§ Collected data

'''

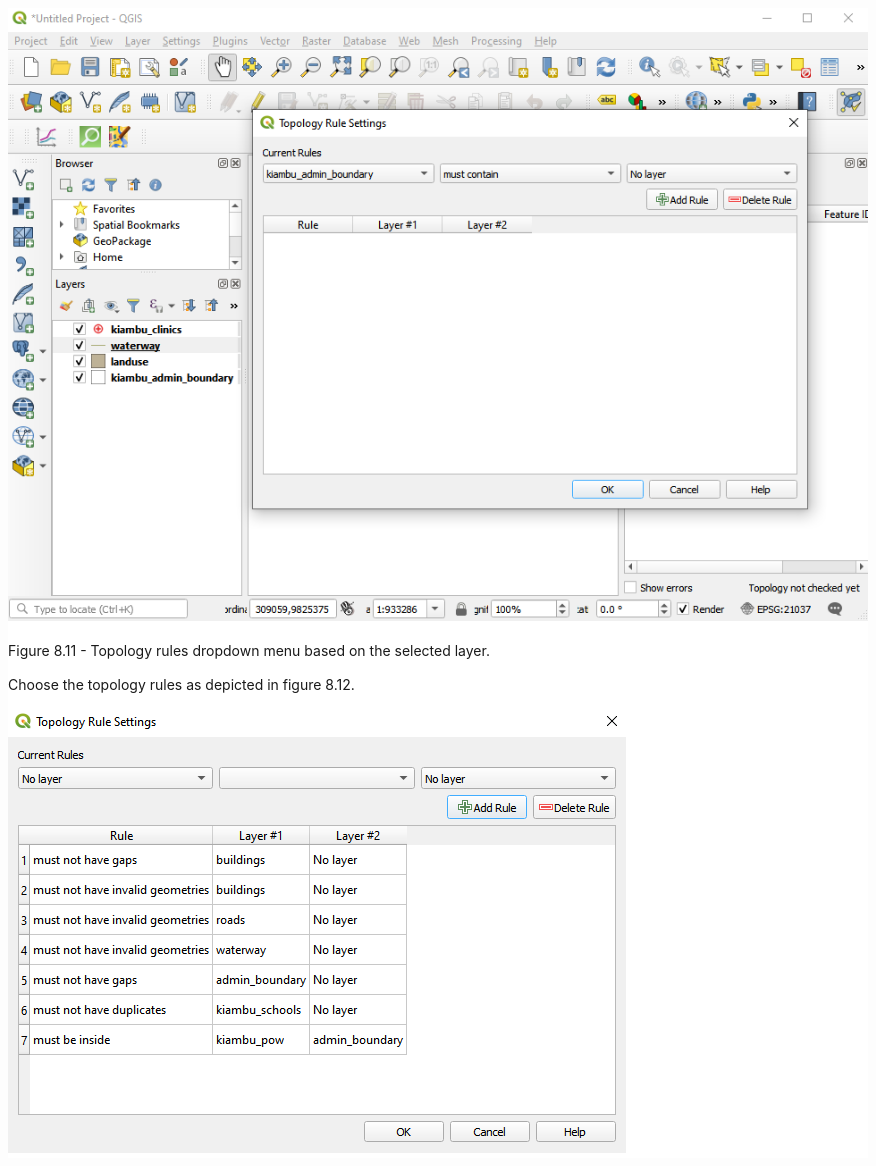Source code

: ![Topology rules dropdown menu based on the selected layer](media/fig811.png "Topology rules dropdown menu based on the selected layer")

Figure 8.11 - Topology rules dropdown menu based on the selected layer.

Choose the topology rules as depicted in figure 8.12. 


![Topology rules to be set](media/fig812.png "Topology rules to be set")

'''

§ Exercise brief
Rewrite these lines with "dropdown menu" replaced by "drop-down list" everywhere it occurs, leaving everything else unchanged. Leave the pictures out of your answer.

§ Response to this exercise
Source code

: ![Topology rules drop-down list based on the selected layer](media/fig811.png "Topology rules drop-down list based on the selected layer")

Figure 8.11 - Topology rules drop-down list based on the selected layer.

Choose the topology rules as depicted in figure 8.12. 


![Topology rules to be set](media/fig812.png "Topology rules to be set")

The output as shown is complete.